Tipps

Wie man vom Keller bis zum Dach Energiekosten senkt

Das Magazin Reader's Digest gibt in seiner November-Ausgabe nützliche Tipps zum Energiesparen. Schon mit kleinen Handgriffen lassen sich die Kosten Schritt für Schritt reduzieren. Es geht u.a. um richtiges Lüften, Dämmen und Heizen. Zudem wird die Anschaffung stromsparender Elektrogeräte empfohlen.
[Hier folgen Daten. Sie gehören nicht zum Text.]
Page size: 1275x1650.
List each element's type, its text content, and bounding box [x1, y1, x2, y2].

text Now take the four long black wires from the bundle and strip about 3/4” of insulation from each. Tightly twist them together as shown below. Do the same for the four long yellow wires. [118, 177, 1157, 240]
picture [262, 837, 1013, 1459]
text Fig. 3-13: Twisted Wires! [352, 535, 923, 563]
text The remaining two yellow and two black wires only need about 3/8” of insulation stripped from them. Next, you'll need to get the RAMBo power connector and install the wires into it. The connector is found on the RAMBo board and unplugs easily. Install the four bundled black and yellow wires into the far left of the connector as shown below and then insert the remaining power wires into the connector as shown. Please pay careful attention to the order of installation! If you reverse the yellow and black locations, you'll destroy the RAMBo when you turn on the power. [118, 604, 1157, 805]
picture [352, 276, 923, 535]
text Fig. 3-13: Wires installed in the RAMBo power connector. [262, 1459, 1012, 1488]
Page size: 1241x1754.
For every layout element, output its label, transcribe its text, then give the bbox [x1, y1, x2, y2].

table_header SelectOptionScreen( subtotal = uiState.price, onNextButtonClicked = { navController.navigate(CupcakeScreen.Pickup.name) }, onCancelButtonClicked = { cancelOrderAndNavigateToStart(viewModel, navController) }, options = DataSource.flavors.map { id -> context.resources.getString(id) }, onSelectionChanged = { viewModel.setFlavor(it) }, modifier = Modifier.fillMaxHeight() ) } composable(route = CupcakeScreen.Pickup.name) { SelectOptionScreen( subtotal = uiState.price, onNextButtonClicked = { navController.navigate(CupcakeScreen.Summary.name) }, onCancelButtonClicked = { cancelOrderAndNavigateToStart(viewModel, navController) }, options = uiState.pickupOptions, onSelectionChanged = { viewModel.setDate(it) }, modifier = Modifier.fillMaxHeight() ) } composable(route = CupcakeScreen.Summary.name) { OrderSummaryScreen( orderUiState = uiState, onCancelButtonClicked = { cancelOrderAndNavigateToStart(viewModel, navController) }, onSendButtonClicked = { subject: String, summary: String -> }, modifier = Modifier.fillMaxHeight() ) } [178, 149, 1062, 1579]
Strompreise© Gina Sanders / Fotolia.com

Stuttgart (red) - So rät das Magazin, im Winter bereits bei Einbruch der Dunkelheit eventuell vorhandene Rolläden herunterzulassen. Damit würden Energieverluste über die Fenster um bis zu 20 Prozent gesenkt. Allein Vorhänge könnten bis zu zehn Prozent Heizenergie einsparen. Und mit Dichtungsprofilen aus dem Baumarkt könne noch mehr erreicht werden.

Auch auf das richtige Lüften wird in dem Artikel hingewiesen: Kurz und kräftig Durchlüften, statt die Fenster stundenlang gekippt lassen. Und die Räume sollten nicht überheizt werden, da jedes Grad weniger etwa sechs Prozent Heizenergie spare.

Aufwändiger sei die richtige Wärmedämmumg des Gebäudes. So genannte Verbundsysteme, die auf den Altputz geklebt oder gedübelt werden, bewirken bis zu zehn Euro Ersparnis pro Quadratmeter, so Reader's Digest. Möglich wäre auch die preiswertere Innendämmung. Sie sei aber auch problematischer, weil sich Schimmel bilden könne.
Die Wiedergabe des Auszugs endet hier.